From 1 April, any ad for a digital asset carried on a print, TV, audio, or digital platform must carry the following warning: “Crypto products and NFTs are unregulated and can be highly risky. There may be no regulatory recourse for any loss from such transactions."

The disclaimer must be prominent and unmissable. Details include rules on the font size, backgrounds, voice overs, captions and use of languages, among other aspects.

ASCI’s new rules aim to prevent companies from making misleading claims about returns from crypto assets to lure investors. The popularity of crypto assets and virtual currencies has also led scammers to promote fraudulent cryptocurrency schemes.

India’s central bank has repeatedly voiced its concerns over the trading of crypto assets, likening it to Ponzi schemes and the Dutch tulip bulb market bubble. While the Reserve Bank of India described the private digital tokens as having no underlying value and being worthless, it plans to launch the digital rupee next fiscal year to promote financial inclusion.

The guidelines also prohibit the use of the words “currency", “securities", “custodian", and “depositories", as consumers associate these with regulated products.

A virtual digital asset is any information, number, token or code that is not a currency and is generated through cryptographic means.
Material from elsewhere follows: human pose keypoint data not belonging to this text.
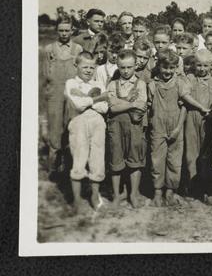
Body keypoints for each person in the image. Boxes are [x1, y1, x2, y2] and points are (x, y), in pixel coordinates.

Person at [64, 51, 108, 213]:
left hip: (97, 122)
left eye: (92, 67)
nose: (89, 70)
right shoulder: (71, 83)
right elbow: (77, 106)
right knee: (79, 158)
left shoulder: (99, 84)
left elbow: (104, 108)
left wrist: (86, 98)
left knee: (97, 158)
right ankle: (77, 200)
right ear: (76, 66)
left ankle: (95, 196)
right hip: (79, 123)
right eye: (85, 67)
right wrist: (98, 99)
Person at [106, 49, 148, 208]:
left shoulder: (141, 84)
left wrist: (120, 103)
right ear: (117, 66)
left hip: (134, 127)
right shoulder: (112, 84)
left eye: (129, 67)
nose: (125, 71)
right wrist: (130, 104)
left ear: (135, 66)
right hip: (115, 127)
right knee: (116, 160)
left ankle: (133, 194)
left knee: (135, 161)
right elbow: (112, 108)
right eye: (122, 67)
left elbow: (141, 107)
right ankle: (117, 195)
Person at [43, 15, 83, 174]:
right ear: (57, 30)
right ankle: (53, 166)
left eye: (67, 30)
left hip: (72, 93)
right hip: (56, 92)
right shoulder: (49, 49)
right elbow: (46, 73)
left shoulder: (78, 49)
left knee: (72, 126)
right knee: (55, 127)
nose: (64, 33)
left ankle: (69, 166)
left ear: (72, 30)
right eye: (61, 30)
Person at [183, 49, 212, 201]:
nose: (202, 69)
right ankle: (192, 186)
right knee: (191, 152)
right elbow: (185, 95)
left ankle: (205, 186)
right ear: (194, 64)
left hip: (208, 120)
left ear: (211, 65)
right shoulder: (189, 78)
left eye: (205, 66)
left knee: (206, 153)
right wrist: (200, 107)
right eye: (199, 65)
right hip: (192, 117)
They can include NFTs, one-of-a-kind digital assets, without a tangible form, such as a unique digital work of art. ASCI’s guidelines were released after elaborate consultations with the government as well as the digital assets industry against the backdrop of the government proposing a 30% tax on gains made from trades in cryptocurrency.

Cryptocurrency exchanges caught the government’s attention and the ad regulator when they started splurging on advertising during the last season of the Indian Premier League cricket tournament that is widely watched in India.

The ad regulator said no advertisement for VDA products or exchanges may show a minor, or someone who appears to be a minor, directly dealing with the product or talking about the product. Neither can the ads showcase VDA products or VDA trading as a solution to money problems, “personality problems", or carry statements that promise or guarantee profits.

Nothing in the ad should downplay the risks associated with the category, ASCI said. VDA products cannot be compared with any asset class which is regulated.

Keyur Patel, chairman and co-founder of GuardianLink, an NFT marketplace, agreed that crypto as an investment class was more volatile than stocks or real estate.

“NFT is not a financial asset but a digital one associated with games, entertainment, and art. Its inherent value is either in art or utility. So, the buyer of NFTs doesn’t buy because there are instant gains but their affinity towards celebrities or personalities. Since crypto is purely a trade asset meant for investments, it needs aggressive education to ensure that the expectations of returns for the buyers are not skewed by hype and unrealistic aspirations," he said.